**Exercise instructions**
Wherever the string "shift" appears in the listing, copy that line.

**Input data**
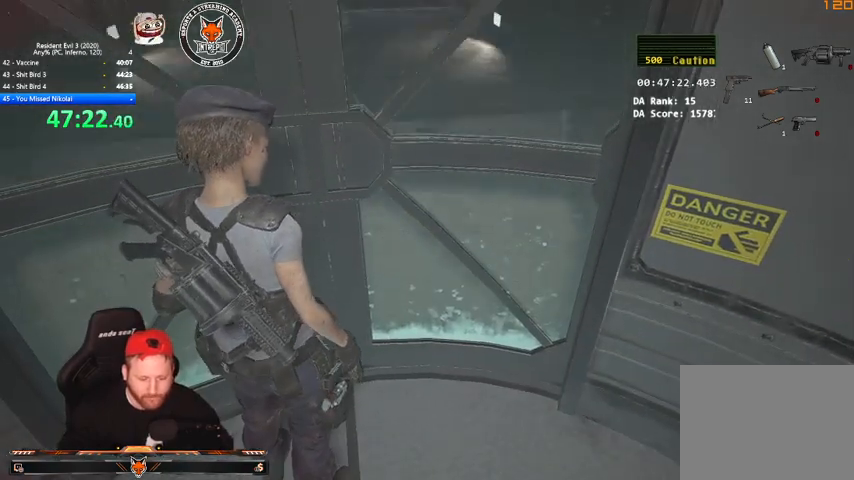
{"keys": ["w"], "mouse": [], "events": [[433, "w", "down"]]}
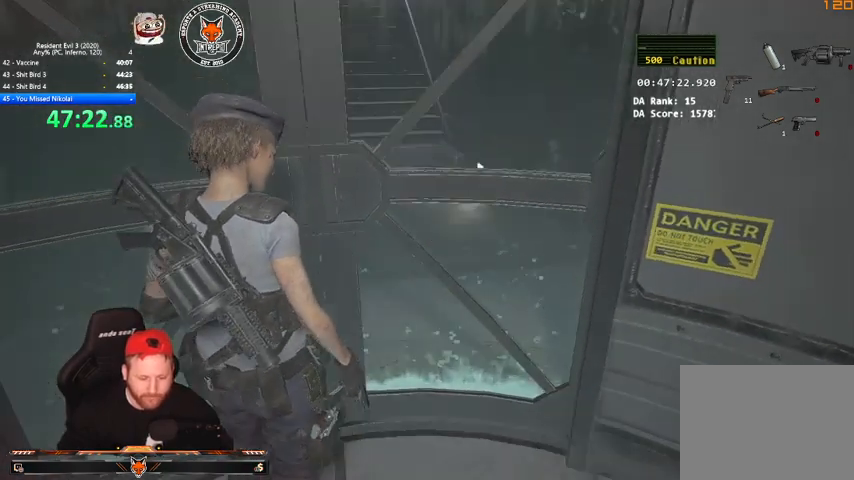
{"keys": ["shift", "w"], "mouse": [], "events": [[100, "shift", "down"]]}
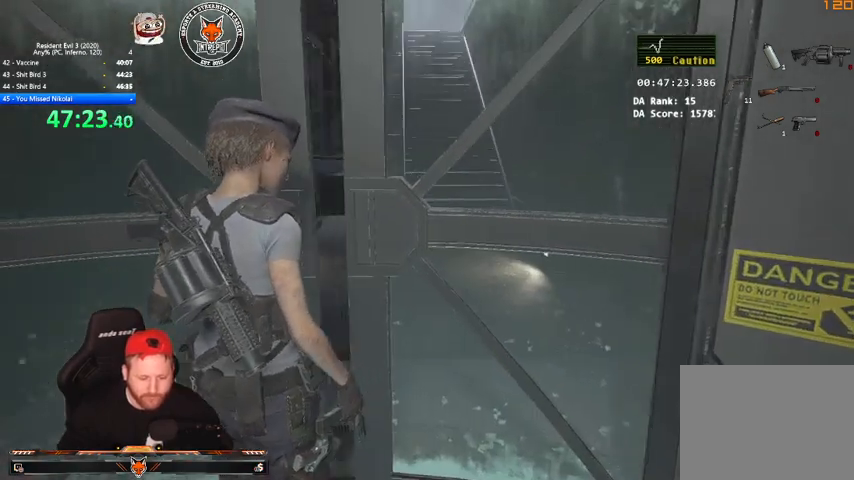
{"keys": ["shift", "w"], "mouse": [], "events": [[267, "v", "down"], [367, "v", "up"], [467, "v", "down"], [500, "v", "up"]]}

**The answer**
{"keys": ["shift", "w"], "mouse": [], "events": [[100, "shift", "down"]]}
{"keys": ["shift", "w"], "mouse": [], "events": [[267, "v", "down"], [367, "v", "up"], [467, "v", "down"], [500, "v", "up"]]}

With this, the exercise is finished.